Work request:
List the lines of the data below as a numbered list, starting at the line that contains "FEBRUARY 23, 2024" and ending at the line that contains "uirements for Remote". Leave out blank lines and the pictures.
%%
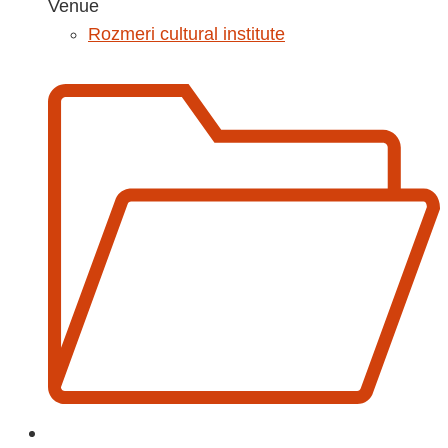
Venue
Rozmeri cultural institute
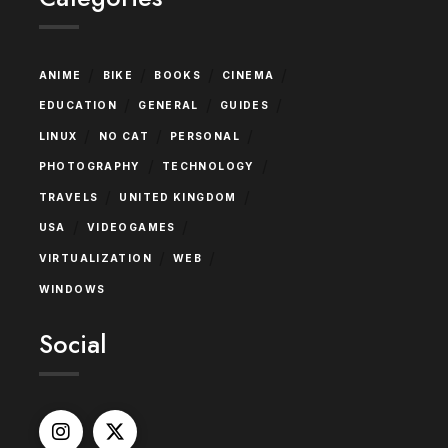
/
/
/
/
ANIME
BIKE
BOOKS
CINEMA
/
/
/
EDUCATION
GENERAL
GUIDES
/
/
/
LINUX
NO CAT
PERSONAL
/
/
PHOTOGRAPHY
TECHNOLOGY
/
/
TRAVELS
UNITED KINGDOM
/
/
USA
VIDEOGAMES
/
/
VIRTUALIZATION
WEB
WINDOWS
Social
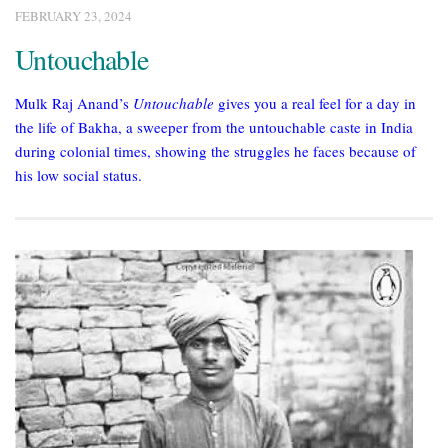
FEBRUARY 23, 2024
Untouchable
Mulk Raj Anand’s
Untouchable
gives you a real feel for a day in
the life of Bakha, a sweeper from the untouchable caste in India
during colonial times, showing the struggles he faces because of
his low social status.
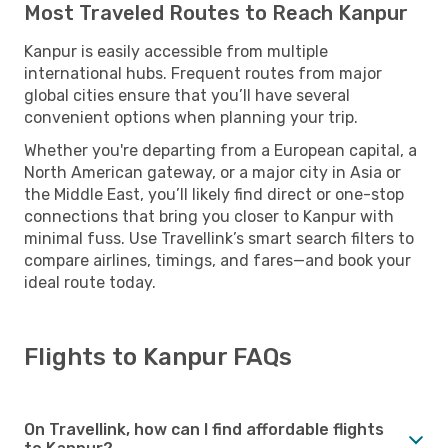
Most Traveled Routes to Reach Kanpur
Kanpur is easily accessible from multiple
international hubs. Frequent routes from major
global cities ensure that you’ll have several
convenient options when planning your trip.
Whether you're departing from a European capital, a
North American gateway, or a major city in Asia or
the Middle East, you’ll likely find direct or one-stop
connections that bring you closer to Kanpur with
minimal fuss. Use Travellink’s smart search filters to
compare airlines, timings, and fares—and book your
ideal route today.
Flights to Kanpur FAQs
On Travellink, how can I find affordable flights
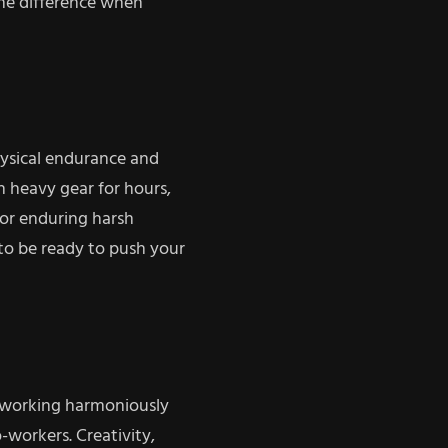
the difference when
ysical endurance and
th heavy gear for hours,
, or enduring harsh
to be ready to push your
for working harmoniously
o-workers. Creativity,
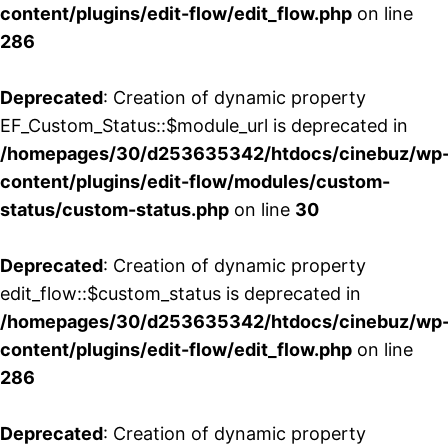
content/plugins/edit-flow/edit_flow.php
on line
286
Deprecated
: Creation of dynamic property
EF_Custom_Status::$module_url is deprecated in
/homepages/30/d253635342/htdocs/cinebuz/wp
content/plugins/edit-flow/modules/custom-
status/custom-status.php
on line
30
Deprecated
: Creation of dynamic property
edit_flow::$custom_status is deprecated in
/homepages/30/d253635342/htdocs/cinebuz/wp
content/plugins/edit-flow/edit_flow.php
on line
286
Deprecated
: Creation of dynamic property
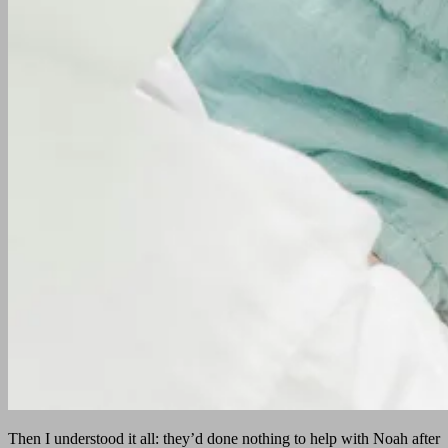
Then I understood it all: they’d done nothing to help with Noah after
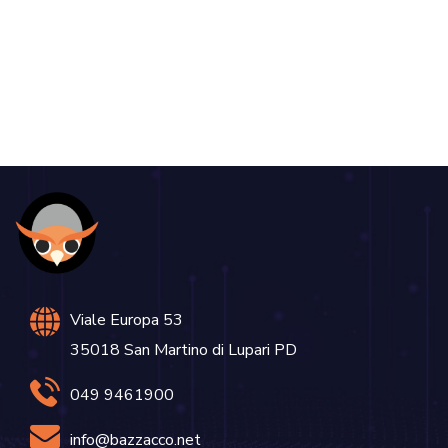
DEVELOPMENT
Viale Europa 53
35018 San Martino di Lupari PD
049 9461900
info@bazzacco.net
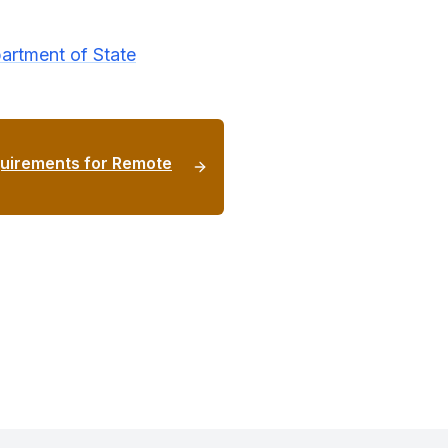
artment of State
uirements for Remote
%%
%%
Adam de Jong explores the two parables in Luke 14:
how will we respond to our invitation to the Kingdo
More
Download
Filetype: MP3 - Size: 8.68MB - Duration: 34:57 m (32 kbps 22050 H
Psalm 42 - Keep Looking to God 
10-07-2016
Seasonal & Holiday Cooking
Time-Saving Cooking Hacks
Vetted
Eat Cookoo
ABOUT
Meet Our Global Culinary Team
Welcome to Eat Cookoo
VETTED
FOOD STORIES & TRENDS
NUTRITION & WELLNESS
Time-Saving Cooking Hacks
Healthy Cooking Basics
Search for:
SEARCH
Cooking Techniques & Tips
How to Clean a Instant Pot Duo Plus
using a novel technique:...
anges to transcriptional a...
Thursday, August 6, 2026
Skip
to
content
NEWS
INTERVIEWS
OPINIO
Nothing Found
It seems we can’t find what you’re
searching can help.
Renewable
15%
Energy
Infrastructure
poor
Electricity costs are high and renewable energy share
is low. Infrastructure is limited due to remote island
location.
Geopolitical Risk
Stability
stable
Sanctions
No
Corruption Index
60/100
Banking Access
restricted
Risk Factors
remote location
%%
%%
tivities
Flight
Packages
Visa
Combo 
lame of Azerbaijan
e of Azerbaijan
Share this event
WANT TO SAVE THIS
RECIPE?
%%
Answer area:
1. FEBRUARY 23, 2024
2. Untouchable
3. Mulk Raj Anand’s
4. Untouchable
5. gives you a real feel for a day in
6. the life of Bakha, a sweeper from the untouchable caste in India
7. during colonial times, showing the struggles he faces because of
8. his low social status.
9. Most Traveled Routes to Reach Kanpur
10. Kanpur is easily accessible from multiple
11. international hubs. Frequent routes from major
12. global cities ensure that you’ll have several
13. convenient options when planning your trip.
14. Whether you're departing from a European capital, a
15. North American gateway, or a major city in Asia or
16. the Middle East, you’ll likely find direct or one-stop
17. connections that bring you closer to Kanpur with
18. minimal fuss. Use Travellink’s smart search filters to
19. compare airlines, timings, and fares—and book your
20. ideal route today.
21. Flights to Kanpur FAQs
22. On Travellink, how can I find affordable flights
23. the difference when
24. ysical endurance and
25. th heavy gear for hours,
26. , or enduring harsh
27. to be ready to push your
28. for working harmoniously
29. o-workers. Creativity,
30. content/plugins/edit-flow/edit_flow.php
31. on line
32. 286
33. Deprecated
34. : Creation of dynamic property
35. EF_Custom_Status::$module_url is deprecated in
36. /homepages/30/d253635342/htdocs/cinebuz/wp
37. content/plugins/edit-flow/modules/custom-
38. status/custom-status.php
39. on line
40. 30
41. Deprecated
42. : Creation of dynamic property
43. edit_flow::$custom_status is deprecated in
44. /homepages/30/d253635342/htdocs/cinebuz/wp
45. content/plugins/edit-flow/edit_flow.php
46. on line
47. 286
48. Deprecated
49. : Creation of dynamic property
50. Then I understood it all: they’d done nothing to help with Noah after
51. DEVELOPMENT
52. Viale Europa 53
53. 35018 San Martino di Lupari PD
54. 049 9461900
55. info@bazzacco.net
56. artment of State
57. uirements for Remote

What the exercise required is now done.